#### [Supplied text]
>> START

Posts filed under “Digital Media”
Friday, June 15
CASSANDRA WILSON/OLU DARA In the early 1990s Cassandra Wilson
made “Blue Light ’Til Dawn,” an album with light, slow-moving,
Southern-signifying arrangements informed by ’60s folk and pop. The
trumpeter, guitarist and songwriter Olu Dara, a Mississippian like Ms.
Wilson, was one of her collaborators; his own subsequent solo albums,
full of acoustic guitar grooves and rural-blues echoes, complemented
hers. Central Park SummerStage, Rumsey Playfield, midpark at 70th
Street, summerstage.org, 7 p.m., free.
Wednesday, June 20
BRANFORD MARSALIS/JOSHUA REDMAN TRIO Mr.

>> END

#### [Data provided]
>> START

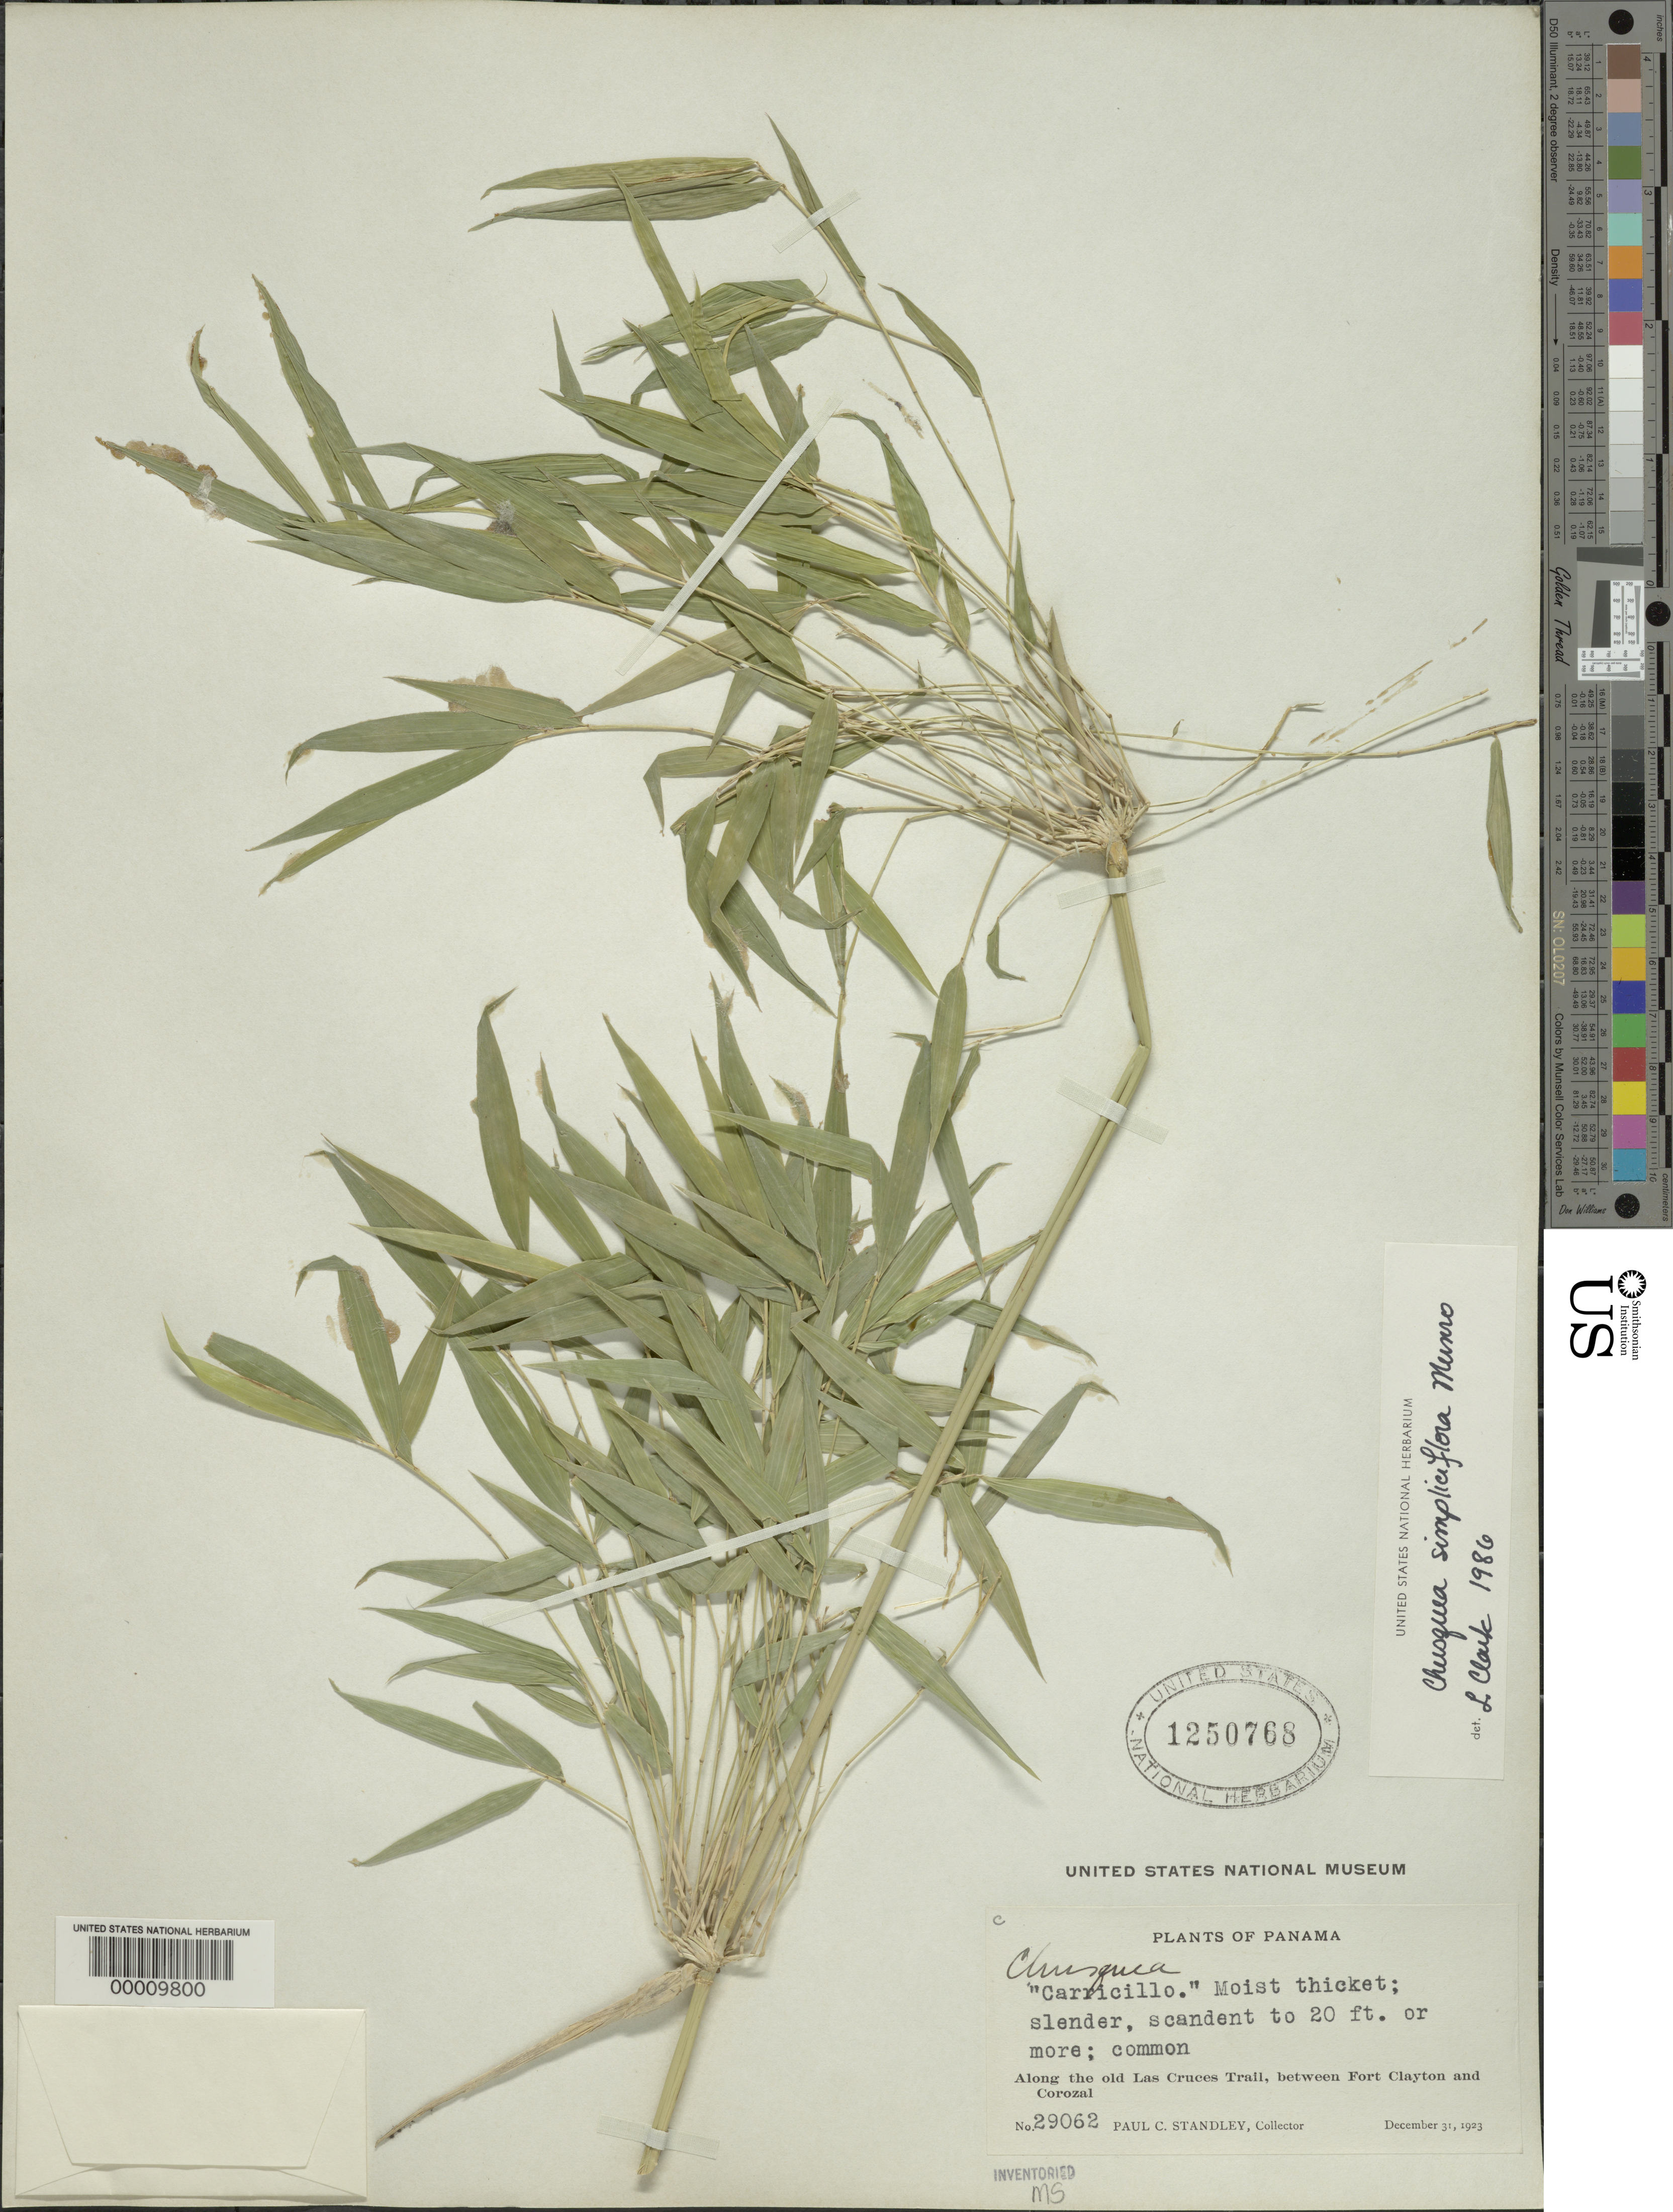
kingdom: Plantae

>> END
>> START

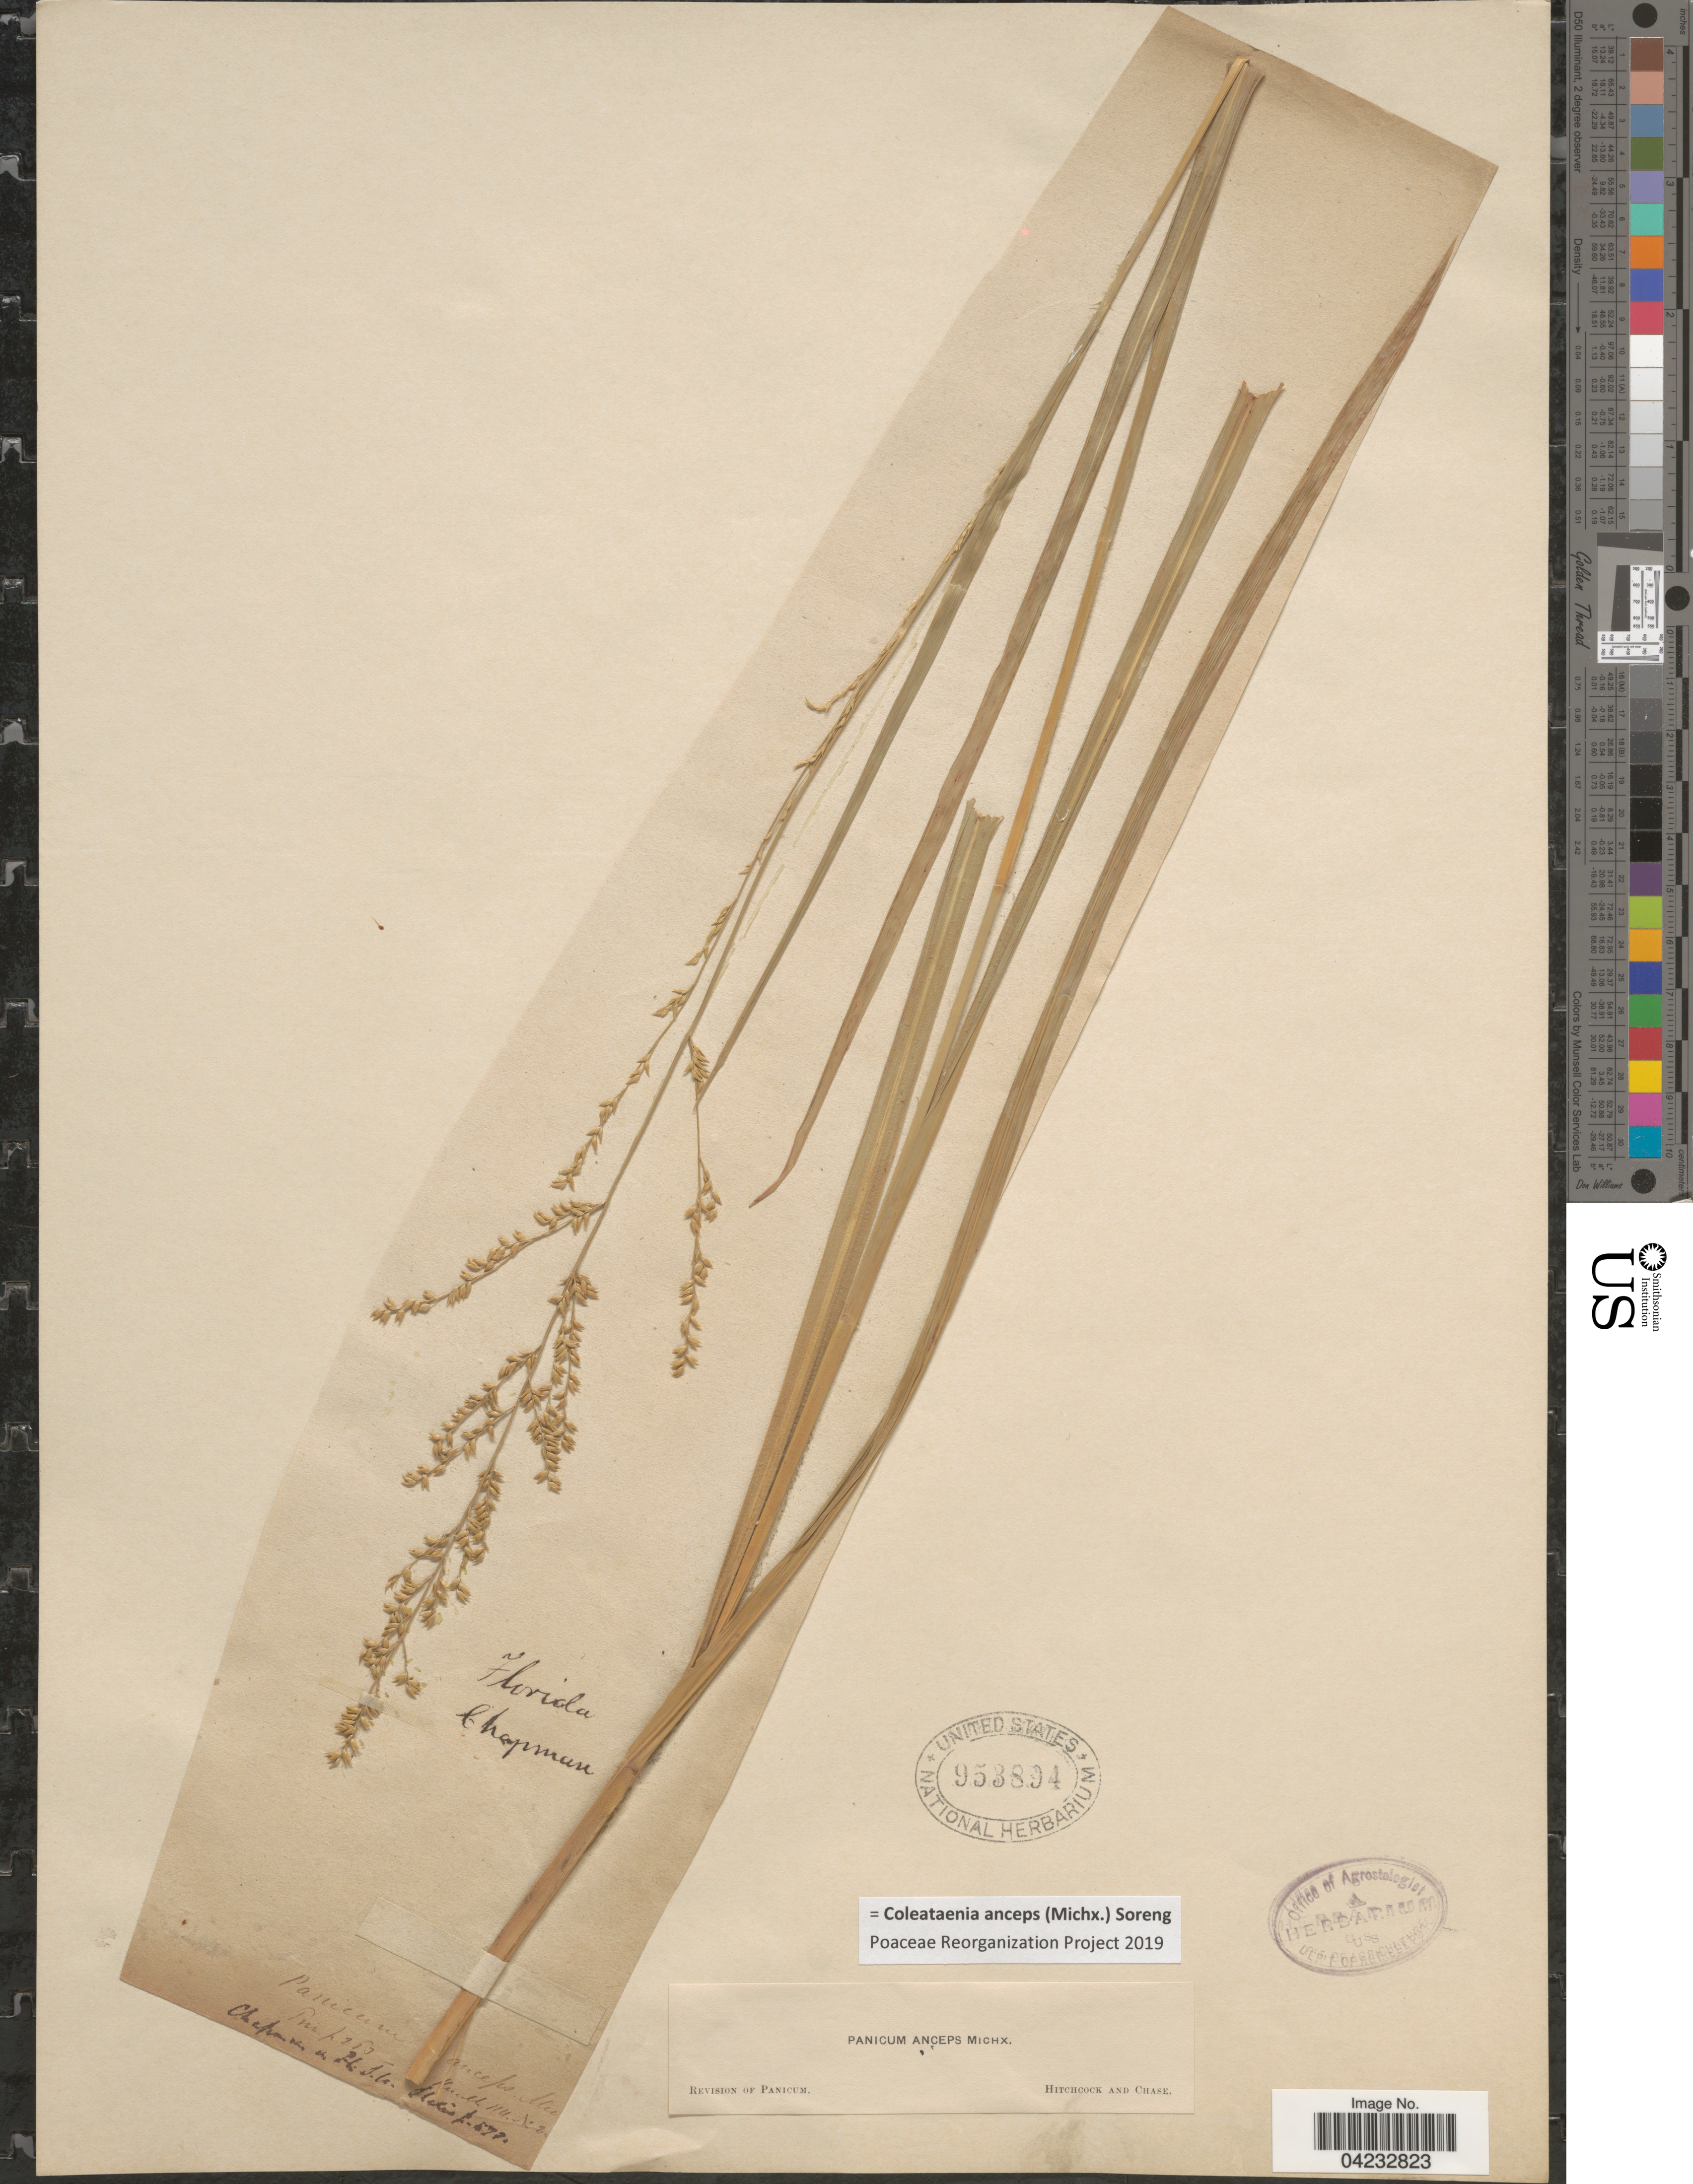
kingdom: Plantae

>> END

#### [What the exercise asks]
Reproduce the concert listing between "Friday, June 15" and "REDMAN TRIO Mr.", inclusive, substituting "cornetist" for "trumpeter". The items bear no relation to the concert listing.

#### [Task response]
Friday, June 15
CASSANDRA WILSON/OLU DARA In the early 1990s Cassandra Wilson
made “Blue Light ’Til Dawn,” an album with light, slow-moving,
Southern-signifying arrangements informed by ’60s folk and pop. The
cornetist, guitarist and songwriter Olu Dara, a Mississippian like Ms.
Wilson, was one of her collaborators; his own subsequent solo albums,
full of acoustic guitar grooves and rural-blues echoes, complemented
hers. Central Park SummerStage, Rumsey Playfield, midpark at 70th
Street, summerstage.org, 7 p.m., free.
Wednesday, June 20
BRANFORD MARSALIS/JOSHUA REDMAN TRIO Mr.